Job
The answer must consist of each line below that contains the string "attentive".

-----

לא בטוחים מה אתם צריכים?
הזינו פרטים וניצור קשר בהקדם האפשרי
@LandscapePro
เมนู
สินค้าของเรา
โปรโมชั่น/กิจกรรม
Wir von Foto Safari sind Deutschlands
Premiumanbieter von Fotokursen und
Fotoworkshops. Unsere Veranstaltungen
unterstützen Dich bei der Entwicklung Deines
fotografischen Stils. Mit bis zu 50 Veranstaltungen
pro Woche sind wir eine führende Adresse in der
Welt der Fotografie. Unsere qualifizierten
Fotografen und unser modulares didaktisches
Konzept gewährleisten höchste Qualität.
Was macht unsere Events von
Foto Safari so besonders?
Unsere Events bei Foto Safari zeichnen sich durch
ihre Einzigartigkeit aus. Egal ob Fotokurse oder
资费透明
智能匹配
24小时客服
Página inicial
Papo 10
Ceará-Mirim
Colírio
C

-----

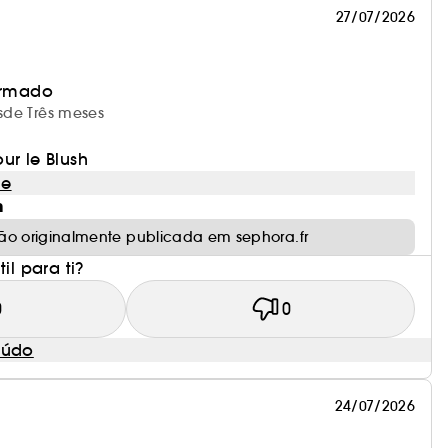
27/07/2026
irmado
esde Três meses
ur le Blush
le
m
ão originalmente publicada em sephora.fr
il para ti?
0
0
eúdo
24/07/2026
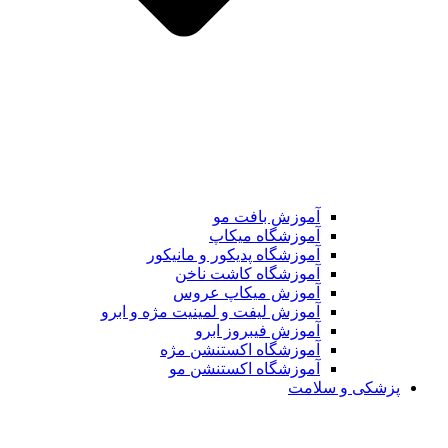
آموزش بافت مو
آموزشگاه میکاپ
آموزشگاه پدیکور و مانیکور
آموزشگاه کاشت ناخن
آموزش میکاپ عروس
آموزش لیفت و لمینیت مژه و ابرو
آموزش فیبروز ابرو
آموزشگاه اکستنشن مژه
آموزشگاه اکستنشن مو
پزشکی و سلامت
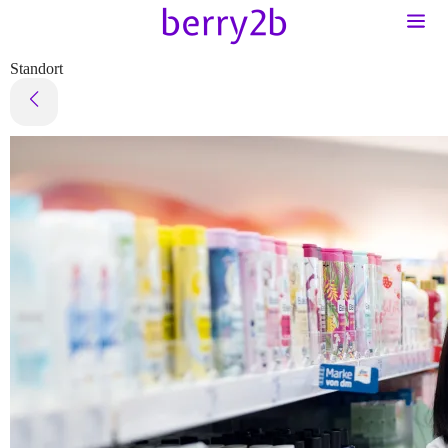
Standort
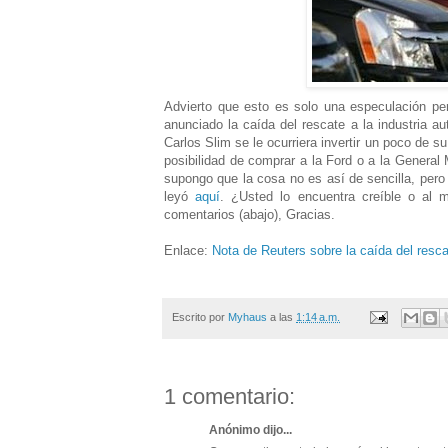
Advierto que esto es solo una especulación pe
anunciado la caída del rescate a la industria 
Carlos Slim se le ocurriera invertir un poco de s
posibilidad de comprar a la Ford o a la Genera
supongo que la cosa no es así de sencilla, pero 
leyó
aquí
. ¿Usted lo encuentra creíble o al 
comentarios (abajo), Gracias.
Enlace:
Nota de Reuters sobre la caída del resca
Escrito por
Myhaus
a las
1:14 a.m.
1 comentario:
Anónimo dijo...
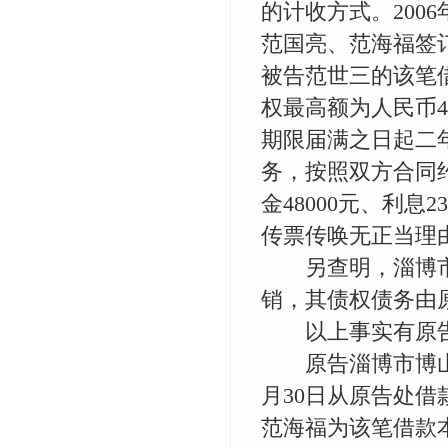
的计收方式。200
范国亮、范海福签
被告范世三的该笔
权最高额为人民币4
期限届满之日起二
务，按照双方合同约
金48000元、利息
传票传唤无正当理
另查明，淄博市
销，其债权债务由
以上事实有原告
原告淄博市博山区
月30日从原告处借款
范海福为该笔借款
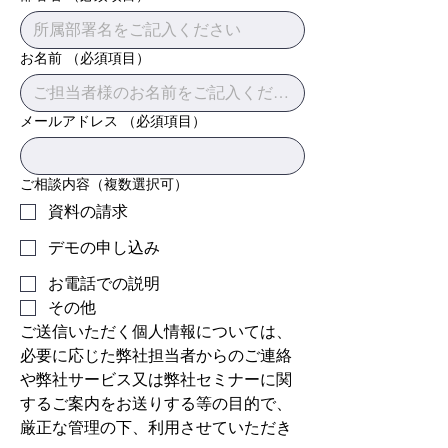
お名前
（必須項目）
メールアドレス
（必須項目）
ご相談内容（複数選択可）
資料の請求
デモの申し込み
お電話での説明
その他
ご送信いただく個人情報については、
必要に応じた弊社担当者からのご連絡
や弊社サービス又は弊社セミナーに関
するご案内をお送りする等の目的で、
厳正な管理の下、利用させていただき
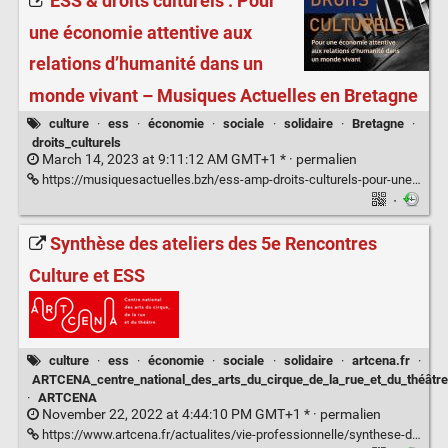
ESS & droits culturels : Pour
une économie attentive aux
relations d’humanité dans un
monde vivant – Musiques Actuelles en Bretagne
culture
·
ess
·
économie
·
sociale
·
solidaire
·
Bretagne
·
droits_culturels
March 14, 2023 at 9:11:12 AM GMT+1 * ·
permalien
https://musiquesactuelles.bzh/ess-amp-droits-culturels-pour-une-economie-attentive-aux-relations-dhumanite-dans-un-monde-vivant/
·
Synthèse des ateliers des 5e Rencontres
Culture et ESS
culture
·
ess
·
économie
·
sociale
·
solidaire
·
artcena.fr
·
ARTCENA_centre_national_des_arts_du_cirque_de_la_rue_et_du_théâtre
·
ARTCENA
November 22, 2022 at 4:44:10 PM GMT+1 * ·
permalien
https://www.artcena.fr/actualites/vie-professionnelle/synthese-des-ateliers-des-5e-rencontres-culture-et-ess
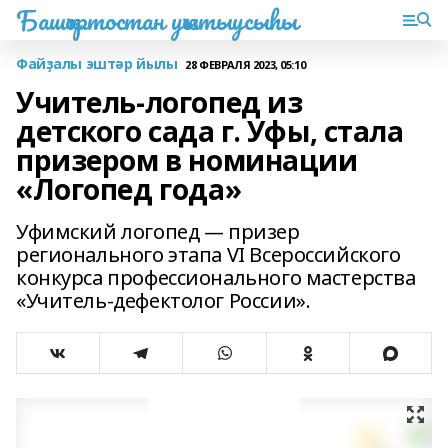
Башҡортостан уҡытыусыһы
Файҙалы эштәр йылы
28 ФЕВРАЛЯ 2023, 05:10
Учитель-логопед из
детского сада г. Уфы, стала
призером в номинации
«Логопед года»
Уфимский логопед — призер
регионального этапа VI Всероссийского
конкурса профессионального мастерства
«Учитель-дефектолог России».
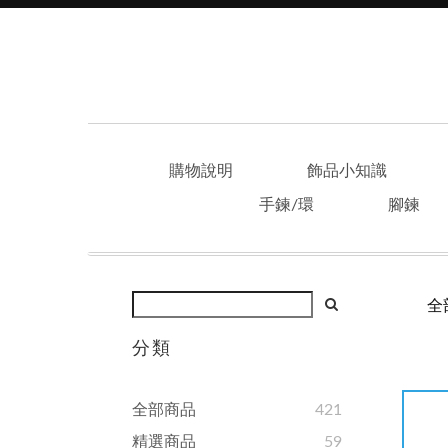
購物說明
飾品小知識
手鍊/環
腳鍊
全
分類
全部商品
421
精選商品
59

-----

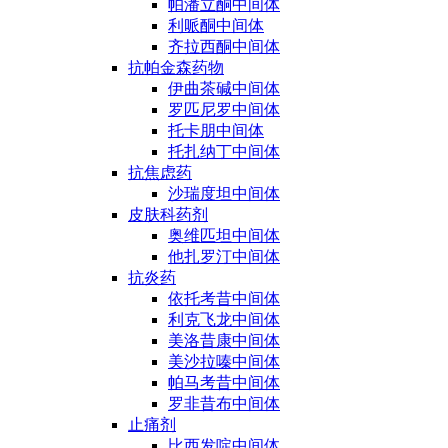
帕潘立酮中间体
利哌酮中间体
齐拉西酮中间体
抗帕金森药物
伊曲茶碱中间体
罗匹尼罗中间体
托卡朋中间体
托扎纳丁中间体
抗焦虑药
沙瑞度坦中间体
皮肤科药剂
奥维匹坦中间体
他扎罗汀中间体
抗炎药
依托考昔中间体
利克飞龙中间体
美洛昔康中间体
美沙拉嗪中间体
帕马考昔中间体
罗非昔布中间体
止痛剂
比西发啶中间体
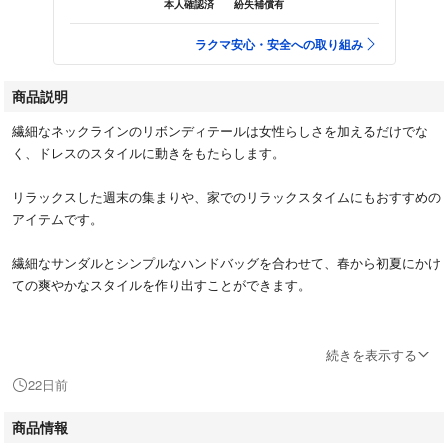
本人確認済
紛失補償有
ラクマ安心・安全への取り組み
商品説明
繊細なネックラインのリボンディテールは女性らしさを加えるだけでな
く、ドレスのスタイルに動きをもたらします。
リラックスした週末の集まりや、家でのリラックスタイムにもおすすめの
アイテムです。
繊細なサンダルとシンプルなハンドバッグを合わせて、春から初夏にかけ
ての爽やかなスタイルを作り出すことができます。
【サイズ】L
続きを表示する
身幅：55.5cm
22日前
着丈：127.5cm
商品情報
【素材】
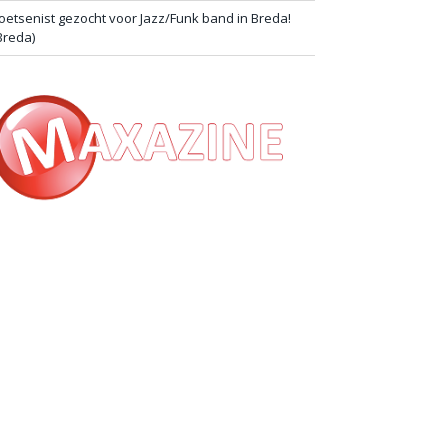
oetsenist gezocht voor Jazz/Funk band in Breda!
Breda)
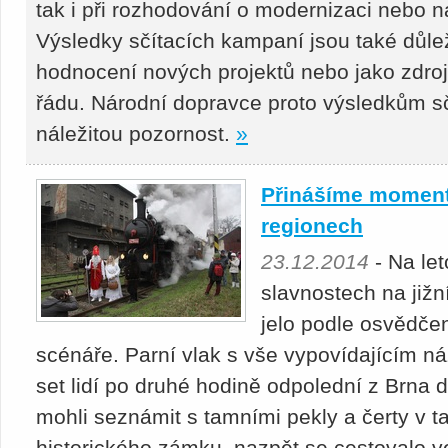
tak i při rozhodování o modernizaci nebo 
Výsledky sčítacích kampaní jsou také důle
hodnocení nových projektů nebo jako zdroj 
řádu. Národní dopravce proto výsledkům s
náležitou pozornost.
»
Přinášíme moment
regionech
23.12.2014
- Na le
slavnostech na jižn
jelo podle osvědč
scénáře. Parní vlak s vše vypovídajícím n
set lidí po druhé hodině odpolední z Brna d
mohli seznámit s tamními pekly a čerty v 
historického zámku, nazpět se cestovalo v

-----

Task response
une économie attentive aux
https://musiquesactuelles.bzh/ess-amp-droits-culturels-pour-une-economie-attentive-aux-relations-dhumanite-dans-un-monde-vivant/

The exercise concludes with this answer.